Я задумчиво отстучал на машинке отточие и улыбнулся. С иркутскими тополями в моей уже творческой биографии связан один довольно занятный эпизод. Дело в том, что сразу же после окончания Уральского университета я, с дипломом журналиста, вернулся в Иркутск из Свердловска и начал работать в газете «Восточно-Сибирская правда». Сперва в промышленном отделе, потом в информации, потом помощником ответственного секретаря. Здесь мне уже доверялся макет газетных полос, и я, макетируя, скажем, четвертую, самую читабельную полосу, иногда ставил на нее, для пятна, какой-нибудь фотоэтюд. Ставя его, я не удерживался и сочинял к нему то четверостишие, а то и восьмистишие. Охота же было проявить свои так и прущие изнутри поэтические дарования! При этом я иногда стишата эти безымянными не оставлял, заверяя, так сказать, собственной фамилией: признаюсь уж — по-мальчишески все это было, тщеславно.

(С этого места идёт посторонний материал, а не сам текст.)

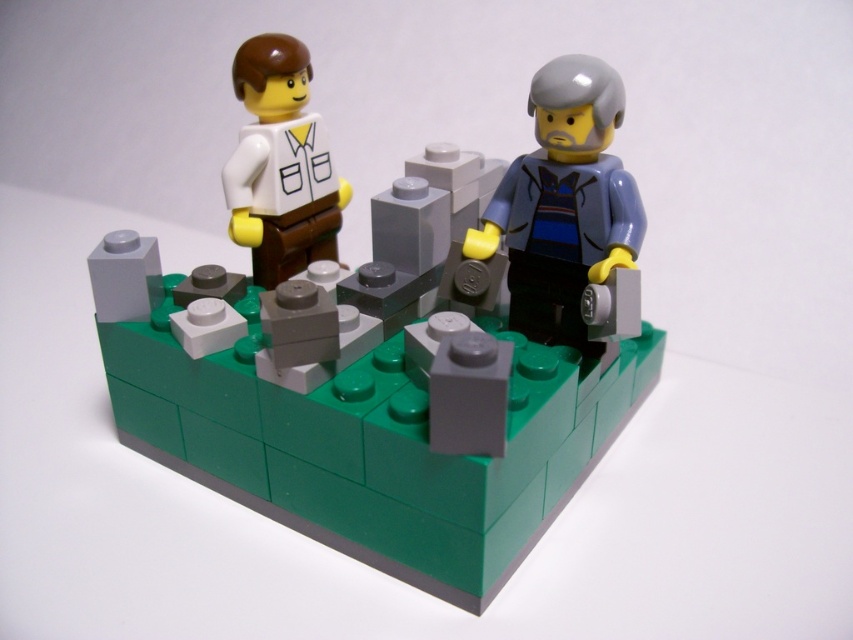
Question: Does matte white shirt at upper center have a lesser width compared to matte gray minifigure at center right?

Choices:
 (A) no
 (B) yes

Answer: (A)

Question: Is matte gray minifigure at center right above matte white shirt at upper left?

Choices:
 (A) no
 (B) yes

Answer: (A)

Question: Can you confirm if matte gray minifigure at center right is thinner than matte white shirt at upper left?

Choices:
 (A) yes
 (B) no

Answer: (B)

Question: Which of the following is the farthest from the observer?

Choices:
 (A) matte gray minifigure at center right
 (B) matte white shirt at upper left

Answer: (B)

Question: Among these objects, which one is nearest to the camera?

Choices:
 (A) matte white shirt at upper left
 (B) matte gray minifigure at center right
 (C) matte white shirt at upper center

Answer: (C)

Question: Which point is closer to the camera?

Choices:
 (A) (511, 548)
 (B) (511, 252)
 (C) (242, 164)

Answer: (A)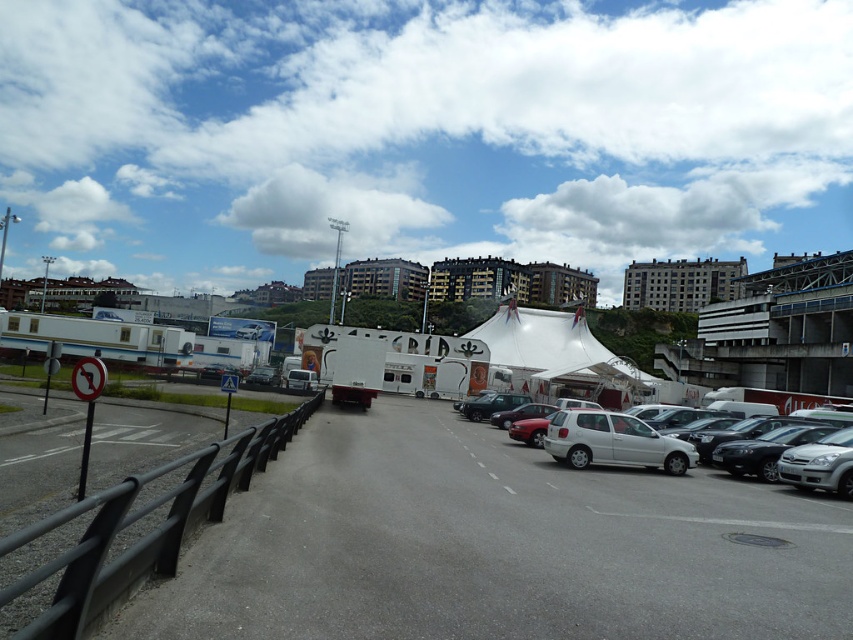
Who is more forward, (660, 438) or (248, 340)?

Point (660, 438) is more forward.

Does white matte hatchback at lower right have a smaller size compared to white matte trailer at left?

Yes, white matte hatchback at lower right is smaller than white matte trailer at left.

You are a GUI agent. You are given a task and a screenshot of the screen. Output one action in this format:
    pyautogui.click(x=<x>, y=<y>)
    Task: Click on the white matte hatchback at lower right
    This screenshot has height=640, width=853.
    Given the screenshot: What is the action you would take?
    pyautogui.click(x=663, y=442)

Which is more to the right, white matte hatchback at lower right or black matte van at center?

white matte hatchback at lower right is more to the right.

Is point (589, 452) positioned in front of point (262, 378)?

Yes, point (589, 452) is in front of point (262, 378).

Identify the location of white matte hatchback at lower right. (663, 442).

Which is more to the right, white canvas tent at center or matte red car at center?

white canvas tent at center

In the scene shown: Is white canvas tent at center shorter than matte red car at center?

No.

Describe the element at coordinates (560, 356) in the screenshot. The height and width of the screenshot is (640, 853). I see `white canvas tent at center` at that location.

You are a GUI agent. You are given a task and a screenshot of the screen. Output one action in this format:
    pyautogui.click(x=<x>, y=<y>)
    Task: Click on the white canvas tent at center
    This screenshot has width=853, height=640.
    Given the screenshot: What is the action you would take?
    tap(560, 356)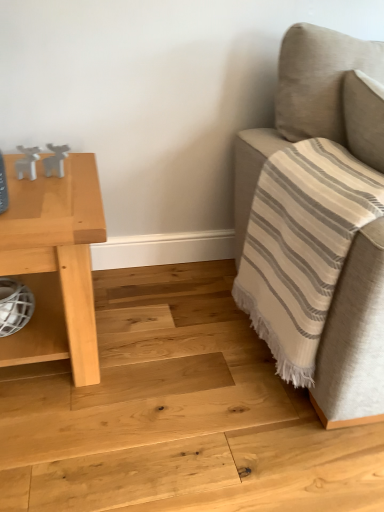
Identify the location of free space above light wood table at left (from a real-world perspective). This screenshot has height=512, width=384. (38, 197).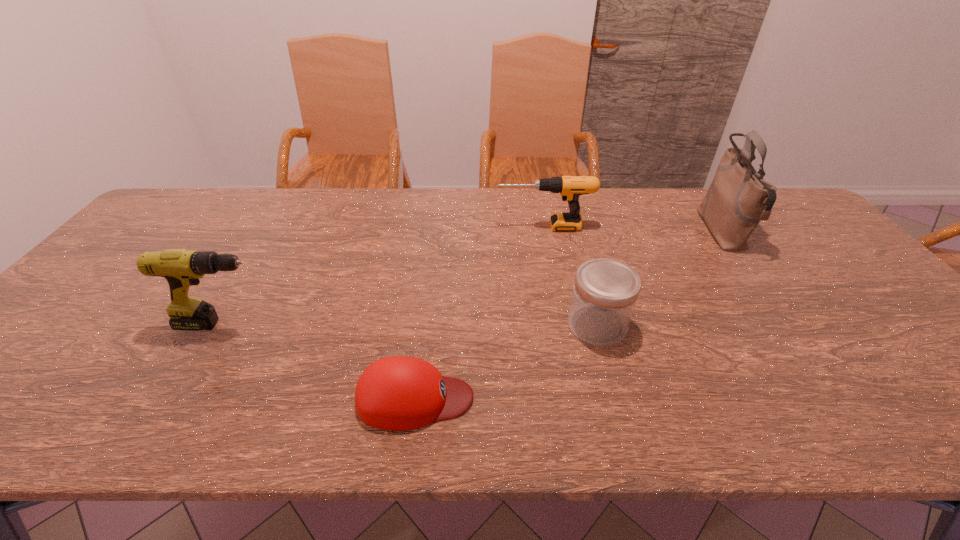
The width and height of the screenshot is (960, 540). What are the coordinates of `the tallest object` in the screenshot? It's located at coord(738,198).

This screenshot has width=960, height=540. In order to click on shoulder bag in this screenshot , I will do `click(738, 198)`.

Where is `the nearer drill`? The width and height of the screenshot is (960, 540). the nearer drill is located at coordinates pos(182,268).

Where is `the leftmost object`? The image size is (960, 540). the leftmost object is located at coordinates (182, 268).

Where is `the right drill`? The height and width of the screenshot is (540, 960). the right drill is located at coordinates (570, 188).

This screenshot has width=960, height=540. I want to click on the farther drill, so click(x=570, y=188).

You are a GUI agent. You are given a task and a screenshot of the screen. Output one action in this format:
    pyautogui.click(x=<x>, y=<y>)
    Task: Click on the jar
    The width and height of the screenshot is (960, 540).
    Given the screenshot: What is the action you would take?
    pyautogui.click(x=605, y=292)

The image size is (960, 540). What are the coordinates of `the nearest object` in the screenshot? It's located at (398, 393).

Where is `the shortest object`? This screenshot has width=960, height=540. the shortest object is located at coordinates (398, 393).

Короче, однажды «Восточно-Сибирская правда» вышла с очередным фотоэтюдом на четвертой полосе и, следовательно, с очередным моим поэтическим шедевром к нему.

Не помню уж, что было сфотографировано там и что, значит, подвигло меня на рифмованные соображения, но их-то, к сожалению, только четыре строчки помню как сейчас. В них было вот про что: «…и когда встречаюсь с ним на карте (ну, то есть с Иркутском, что, вероятно, было обозначено в первой строфе), с ним, живущим рядом с Ангарой, узнаю в себе его характер — тополиный, строгий и прямой».

Вот так. В общем, газета вышла. Отжила. Продолжала выходить дальше. И никто этих моих стихов громко не читал и, по-видимому, тихо тоже. А спустя месяц или два среди молодой журналистской братии Иркутска смеху было достаточно. В «Крокодиле», никак не меньше, появилась довольно преехидная заметуля. Она так и называлась — «Тополиный характер». И автор ее, процитировав многомиллионным тиражом мое сочинение, эдак невинно поинтересовался у читательской аудитории: а вы, мол, граждане и гражданочки, не объясните, хорошо это или плохо иметь «тополиный», вероятно деревянный, характер?